According to CoinDesk, Bitcoin (BTC) experienced selling pressure during the European morning, similar to previous price declines seen before the release of key U.S. economic data. The largest cryptocurrency by market value dropped nearly 3% on Monday to $63,600, breaking a bullish trendline that had supported its rally from the September 6 low of $52,600 to last week's highs near $66,500. Data from CoinDesk and TradingView indicated this movement. Meanwhile, futures tied to the S&P 500 remained near record highs, and the dollar index was steady at 100.30.

The decline appears to be a typical bull-market pullback following overbought conditions, according to 10x Research. Markus Thielen, founder of 10x Research, noted that Bitcoin seemed overbought in the short term, as reflected by the elevated levels of the Greed & Fear index. Thielen mentioned that current short-term reversal signals have turned bearish, suggesting a likely pullback in the coming days. He also pointed out that since June, the first week of the month, when U.S. ISM Manufacturing data is released, has often seen 10% price sell-offs. The latest decline aligns with this pattern.
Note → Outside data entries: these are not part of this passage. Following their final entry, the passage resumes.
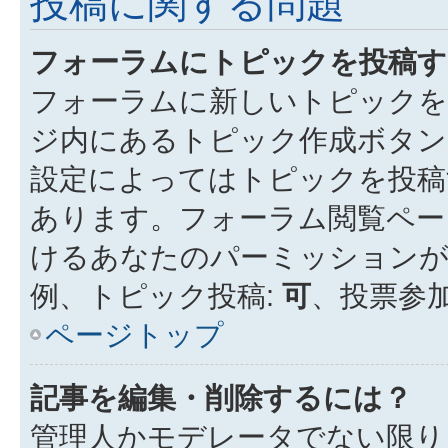
投稿に関する問題
フォーラムにトピックを投稿す
フォーラムに新しいトピックを
ジ内にあるトピック作成ボタン
設定によってはトピックを投稿
あります。フォーラム閲覧ペー
けるあなたのパーミッション
例、トピック投稿:
可
、投票参加
ページトップ
記事を編集・削除するには？
管理人かモデレータでない限り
The September ISM Manufacturing report, scheduled for release on Tuesday, is expected to show continued contraction in manufacturing activity for the final month of the third quarter, according to FXStreet. Thielen highlighted that the ISM Manufacturing New Orders data indicates forward-looking indicators have dropped to near-recession levels, making the upcoming data highly uncertain. A reading below 48.0 could trigger another Bitcoin drop, while a higher number might spark a rally. Despite the short-term bearish signals, Thielen maintains a bullish outlook for the fourth quarter, driven by expectations of another 50 basis-point interest rate cut by the Federal Reserve and China's recent significant stimulus announcement.

Market participants might gain further insights into the Federal Reserve's plans later today, as Fed Chair Powell is scheduled to speak on the economy at the National Association for Business Economics annual meeting in Tennessee.